* Saved data entries
◆ ◆ ◆ ◆
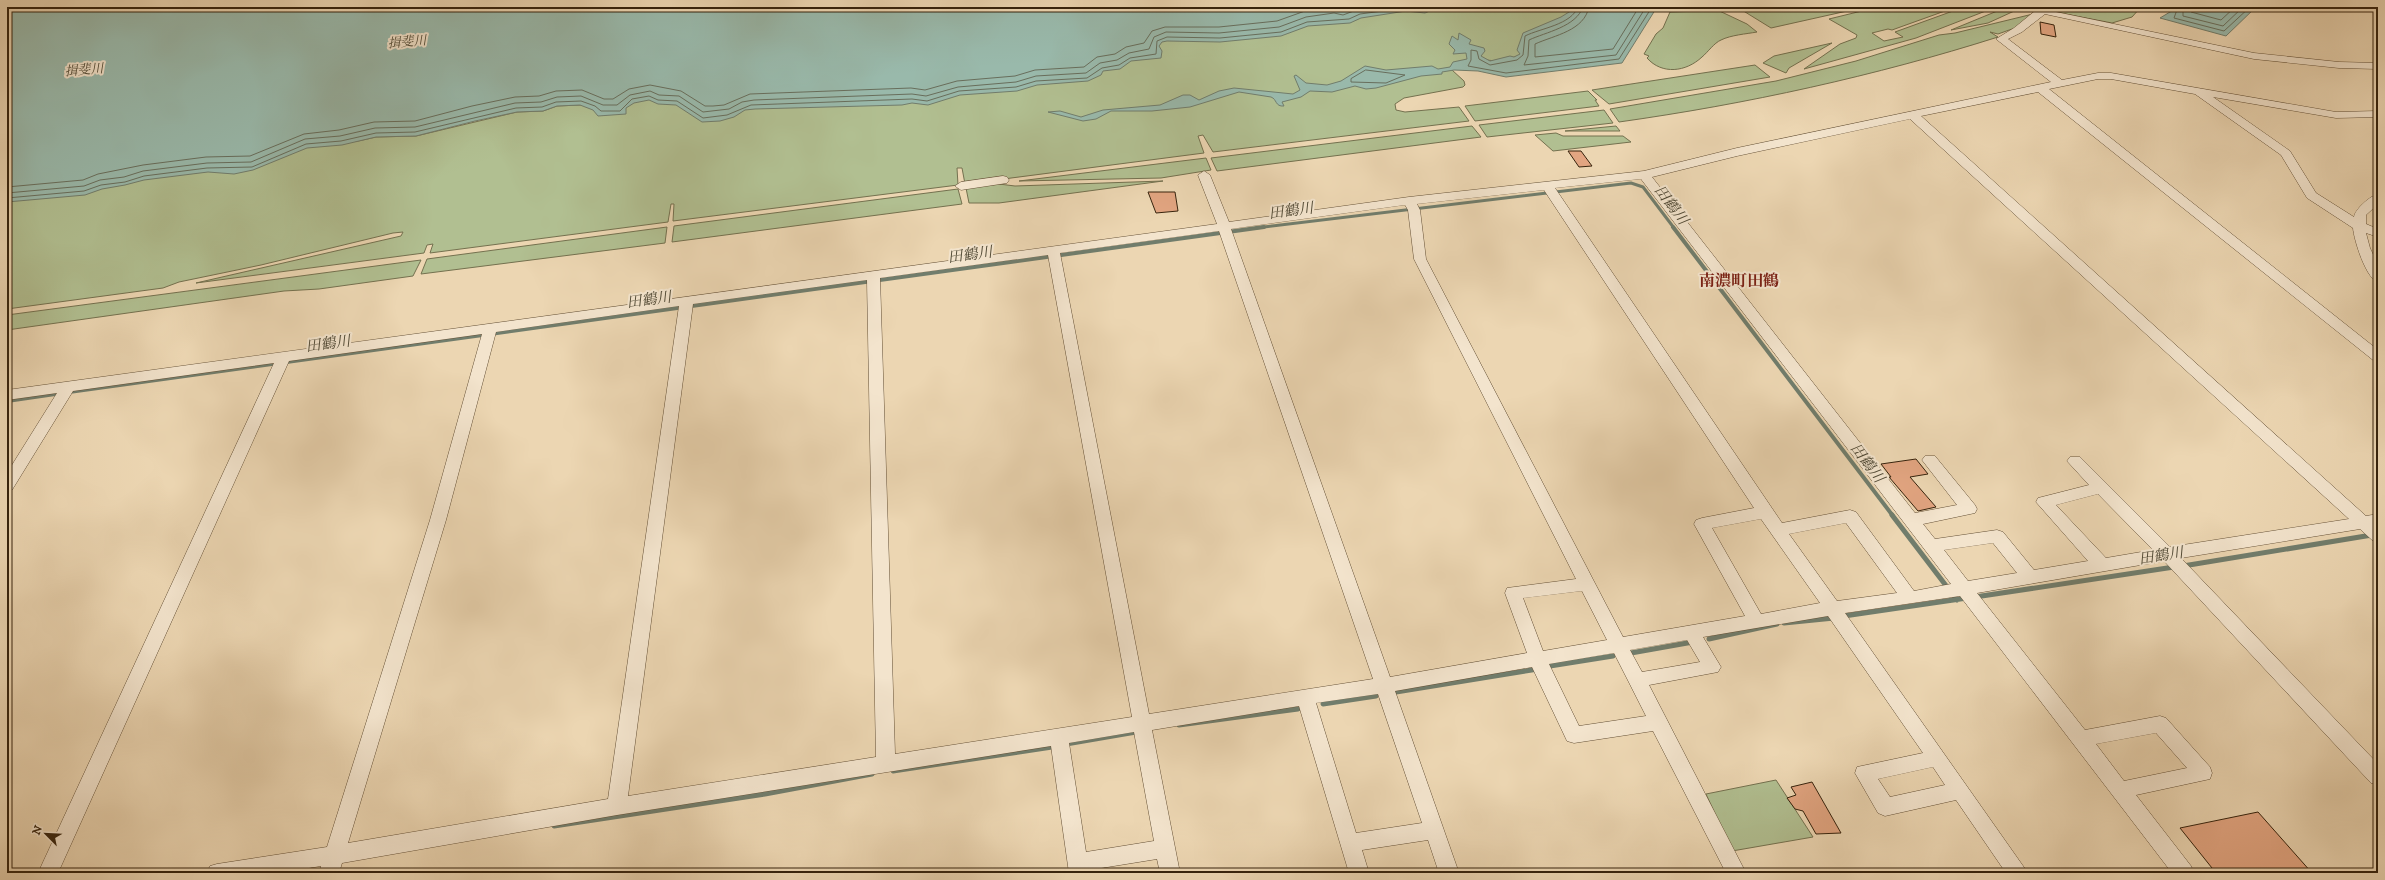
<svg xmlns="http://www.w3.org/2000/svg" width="2385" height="880" font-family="'IM FELL DW Pica','Noto Serif JP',serif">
	<rect width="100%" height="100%" fill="#ecd6b2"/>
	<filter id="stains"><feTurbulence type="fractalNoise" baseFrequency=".005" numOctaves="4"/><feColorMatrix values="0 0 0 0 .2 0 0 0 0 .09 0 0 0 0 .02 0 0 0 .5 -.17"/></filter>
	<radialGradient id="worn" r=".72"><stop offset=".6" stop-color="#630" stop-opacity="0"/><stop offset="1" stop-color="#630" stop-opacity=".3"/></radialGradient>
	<path fill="#b1bf91" stroke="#74714f" d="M1420,7H1624L1524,55L1497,61L1486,60L1452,70L1464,81L1465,85L1463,87L1404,98L1395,104L1396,110L1405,112L1459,107L1469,121L1213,152L1203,135L1198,136L1204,153L965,184L962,168H957L958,185L673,221L674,204H671L668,222L430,253L433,244L427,245L424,253L196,283L401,236L403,232L393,233L261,265L179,282L163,288L7,309V172L358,141L376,137L416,136L517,112L543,111L557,106L580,105L1151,40Z
		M1711,7L1747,24L1757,32C1746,34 1731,35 1721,40C1714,43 1708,52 1702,57C1686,72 1662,75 1647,58L1649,56L1644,54L1656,34L1663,28L1670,12L1702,11Z
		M1737,7H1865L1771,28Z
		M1878,7H1956L1892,30L1888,29L1872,33L1884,41L1903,37L1895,32L1964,7H1996L1916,38L1804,69L1840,44L1856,38L1857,35L1829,19Z
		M2007,7H2023L1988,23L1951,30Z
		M2050,7H2141L2132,17L2112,23L2050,11Z
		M2033,14L2015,30L2012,29L1998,34L1990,32L1998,37C1875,76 1747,104 1619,122L1610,109L1776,81L1856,61L1939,35L1955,33Z
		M1832,43L1789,68L1786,73L1763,63L1774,56Z
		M1755,65L1770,77L1609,104L1592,90Z
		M1588,91L1597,100H1595L1599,106L1475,121L1465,106Z
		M1604,110L1613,123L1487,137L1479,125Z
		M1472,126L1481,137L1217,171L1211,158Z
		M1616,126L1620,131H1565Z
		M1556,133L1563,136H1623L1631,142L1553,151L1535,135Z
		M1206,158L1211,170L1161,178L1019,181Z
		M1163,181L999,203H969L966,188L999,184L1015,186Z
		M958,189L962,204L672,242L674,226Z
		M667,227L665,243L421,274L427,259Z
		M421,260L413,276L319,289L284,291L7,330V315Z
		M1776,780L1813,837L1732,851L1706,794Z"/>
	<path fill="#99b9ab" stroke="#717d6c" d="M7,7H1439L1425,13L1406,11L1361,18L1350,23L1308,26L1281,36L1220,42L1167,41L1162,42L1159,46L1162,51L1161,58L1131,61L1120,69L1103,71L1101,75L1088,81L1037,85L1017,91L960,95L928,105L912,103L902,105L755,109L745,110L734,117L720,121L702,122L676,105L658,104L649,100L634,103L626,108V114L598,116L593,110L580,105L557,106L543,111L517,112L475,121L416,136L376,137L342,145L307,148L253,170L234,174L208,172L144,180L125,185L102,189L85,195L7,202Z
		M1577,7H1657L1622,63L1506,77L1478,71L1454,70L1442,72V74L1421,76L1376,88L1366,89L1355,86L1332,92L1310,91L1301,97L1282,102L1284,106C1275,107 1277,99 1271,97L1239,92L1190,107L1152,111H1111L1096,119L1083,121L1048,112L1060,111L1081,117L1103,110L1160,105L1183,95H1190L1199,100L1219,91L1234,88L1293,94L1300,90L1294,76L1296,75L1306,83L1327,85L1341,81L1365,66L1386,70L1432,66L1438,69L1450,67L1453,62L1467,59L1466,53L1453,54L1455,50L1449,44L1452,36L1458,40L1459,33L1471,40L1469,44L1484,48L1485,51L1481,56L1490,61L1510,56L1514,57L1520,54L1517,50L1523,33L1561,17Z
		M2172,7H2256L2226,36L2160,18L2175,9Z"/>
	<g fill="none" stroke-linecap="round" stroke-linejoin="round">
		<path stroke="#686e5c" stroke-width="1" d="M1578,7C1571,25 1541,28 1525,36L1523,55L1517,60L1490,65L1479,59L1477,51L1471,50V60L1468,66L1506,73L1619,59L1652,7
			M1583,7C1576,27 1546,32 1529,40L1528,56L1524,65L1616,55L1646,7
			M1589,7C1584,31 1555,35 1535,44V57L1613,49L1639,7
			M2178,7L2174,18L2224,31L2250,7
			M2183,7V16L2223,26L2243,7
			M2189,7L2191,12L2221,20L2235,7
			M1366,70L1405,75L1386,83L1351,82V79Z
			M7,187L83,180L98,174L143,165L206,157L250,156L304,134L339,130L374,122L415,121L472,106L515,97L539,96L556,91L582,90L604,99H613L629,89L650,85L681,91L705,106H713L724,105L750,94L911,88L925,90L957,81L1015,76L1035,70L1084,67L1097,57L1115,54L1126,47L1144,43L1152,31L1165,27H1219L1277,21L1305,11L1351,7
			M7,193L84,186L100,180L124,177L143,171L207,163L251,162L305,139L340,136L375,128L415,127L515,103L541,102L557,97L581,96L603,105H617L630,95L650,91L659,95L679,96L703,112L729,109L742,102L754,100L912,94L926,96L958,87L1016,82L1036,76L1086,73L1100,63L1117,60L1129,53L1149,49L1154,37L1166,32L1219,33L1279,27L1306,17L1334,13L1343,15L1359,9L1382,7
			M7,198L84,191L101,185L125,182L144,176L207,168L252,167L306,144L341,141L376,133L415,132L516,108L542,107L556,102L581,101L595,106L601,111H620L632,99L649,96L658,100L677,101L703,118L727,115L751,105L912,99L927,101L959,91L1016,87L1036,81L1087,78L1102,68L1119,65L1130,58L1156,54L1157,41L1167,37L1220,38L1281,32L1307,22L1349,19L1360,14L1413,7"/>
		<path stroke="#717d6c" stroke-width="3" d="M1256,228L1631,183L1643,187L1674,228"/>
		<path stroke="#717d6c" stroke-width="4" d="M1673,227L1893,516
			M69,392L1264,227
			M7,401L62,393"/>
		<path stroke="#717d6c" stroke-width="5" d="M1892,515L1957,600
			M2183,566L2378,534
			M1975,597L2174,567
			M1844,616L1967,598
			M1784,623L1834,618
			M1709,639L1777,624
			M1631,653L1693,642
			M1550,666L1613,656
			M1396,692L1538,669
			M1323,704L1376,696
			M1179,725L1298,709
			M1066,744L1136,732
			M893,771L1052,747
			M554,826L765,794L872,774"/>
	</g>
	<path fill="#e2a581" stroke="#36230d" d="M2040,22L2054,25L2056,37L2041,34Z
		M1568,151H1581L1592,166L1579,167Z
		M1148,192H1175L1178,211L1156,213Z
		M1916,459L1928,474L1910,477L1936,507L1918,511L1889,477H1891L1881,464Z
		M1812,782L1841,833L1816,834L1803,811L1795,809L1787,798L1796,795L1791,787Z
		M2258,812L2312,873H2216L2180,828Z"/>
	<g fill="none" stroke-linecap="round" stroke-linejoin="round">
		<defs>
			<path id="minor" d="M2040,7H2052L2051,9L2056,12L2254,53L2339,62L2378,63V69L2339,68L2254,59L2045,14L2022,32L2008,39L2062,80L2098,73H2111L2336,112L2378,111V117L2336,118L2213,97L2290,151L2316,193L2354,217C2355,209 2370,196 2378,194V204L2366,215V224L2378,229V237L2366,233L2370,248L2378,265V282C2366,279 2354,240 2353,228L2307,198L2281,155L2195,94L2111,79H2098L2049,89L2378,350V362L2373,360L2038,92L1921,116L2366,516L2378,514V542L2372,540L2360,529L2181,558L2378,764V785L2371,783L2164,561L1977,593L2085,730L2160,716L2166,718L2210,767L2212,773L2210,779L2136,795L2191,866L2194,873H2172L1960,596L1845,613L2028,873H2006L1956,800L1885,816L1878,813L1855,773L1857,767L1923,753L1828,616L1703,637L1721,667L1718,672L1649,685L1746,873H1726L1653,731L1574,743L1567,741L1532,667L1395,691L1459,873H1439L1428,840L1362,850L1369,873H1349L1299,706L1152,730L1180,873H1160L1157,859L1089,870V873H1069L1051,746L617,815L342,863L339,873H319L321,866L278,873H207L210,866L217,864L327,847L430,520L482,334L289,361L58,873H38L274,363L73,391L12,490L7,492V473L57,393L7,400V390L1217,224L1198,175L1204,171L1210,175L1229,222L1409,197L1644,171L1737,148L2051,82L1996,39L2014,28ZM1910,119L2349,519L2170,547L2080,457H2070L2067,461L2089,485L2038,498L2036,502L2088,561L2034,570L2003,532L1997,530L1935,539L1923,524L1975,513L1977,509L1975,505L1935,456H1925L1922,460L1957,505L1915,513L1652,177L1737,156ZM1641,179L1951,584L1914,591L1856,512L1850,510L1782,523L1555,188ZM1544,190L1754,508L1702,518L1696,520L1694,524L1745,616L1623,637L1426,259L1420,210L1417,204ZM1405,205L1408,210L1414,259L1576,579L1507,588L1505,593L1527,653L1390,677L1231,229ZM1219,231L1373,679L1149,714L1060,253ZM1048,255L1132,717L895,754L880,278ZM867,280L876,757L628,796L693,304ZM679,306L608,799L348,843L446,520L496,332ZM2098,494L2153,550L2106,558L2056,505ZM1761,519L1820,603L1761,614L1712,528ZM1846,523L1897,593L1837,601L1789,534ZM1993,543L2017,573L1968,581L1944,550ZM1582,591L1607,640L1543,651L1523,598ZM1687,640L1700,662L1642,672L1630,650ZM1614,653L1646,716L1579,726L1549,664ZM1378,694L1422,823L1356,833L1316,703ZM1134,732L1154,841L1086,852L1069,743ZM2156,733L2187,768L2124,781L2096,744ZM1933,767L1945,785L1890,797L1878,779Z
				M1003,176L1007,177L1009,180L1007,183L961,190L955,186L961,182Z"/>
		</defs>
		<use href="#minor" stroke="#645036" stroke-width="1"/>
		<use href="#minor" fill="#f3e4cd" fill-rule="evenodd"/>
	</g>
	<g text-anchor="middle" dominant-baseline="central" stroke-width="4" stroke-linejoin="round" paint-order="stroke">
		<g font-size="13" font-style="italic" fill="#4f4834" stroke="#f3e4cd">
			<text transform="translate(407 42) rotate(-5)">揖斐川</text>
			<text transform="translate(84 70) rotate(-5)">揖斐川</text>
		</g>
		<g font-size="15" font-style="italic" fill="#4f4834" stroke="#f3e4cd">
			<text transform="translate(1671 205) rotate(53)">田鶴川</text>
			<text transform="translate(1291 211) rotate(-8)">田鶴川</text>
			<text transform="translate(970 255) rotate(-8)">田鶴川</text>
			<text transform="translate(649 300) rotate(-8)">田鶴川</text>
			<text transform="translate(328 344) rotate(-8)">田鶴川</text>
			<text transform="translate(1867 463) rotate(53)">田鶴川</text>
			<text transform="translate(2161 556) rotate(-9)">田鶴川</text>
		</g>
		<g font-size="16" font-weight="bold" fill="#7a1f14" stroke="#f3e4cd">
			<text x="1739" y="281">南濃町田鶴</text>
		</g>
	</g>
	<rect width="2385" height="880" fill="none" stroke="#ecd6b2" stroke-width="24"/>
	<rect x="8" y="8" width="2369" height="864" fill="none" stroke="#36230d" stroke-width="2"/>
	<rect x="12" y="12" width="2361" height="856" fill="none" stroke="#36230d"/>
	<g transform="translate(46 834) rotate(294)" stroke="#f3e4cd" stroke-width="3" paint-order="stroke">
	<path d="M0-3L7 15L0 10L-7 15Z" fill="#36230d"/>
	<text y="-6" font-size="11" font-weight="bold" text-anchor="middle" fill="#36230d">N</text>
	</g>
	<rect width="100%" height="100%" filter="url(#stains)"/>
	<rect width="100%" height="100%" fill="url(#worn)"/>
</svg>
◆ ◆ ◆ ◆
* Exercise instructions
From the records above, pull every line that has the string "worn" and copy it.

* Response area
	<radialGradient id="worn" r=".72"><stop offset=".6" stop-color="#630" stop-opacity="0"/><stop offset="1" stop-color="#630" stop-opacity=".3"/></radialGradient>
	<rect width="100%" height="100%" fill="url(#worn)"/>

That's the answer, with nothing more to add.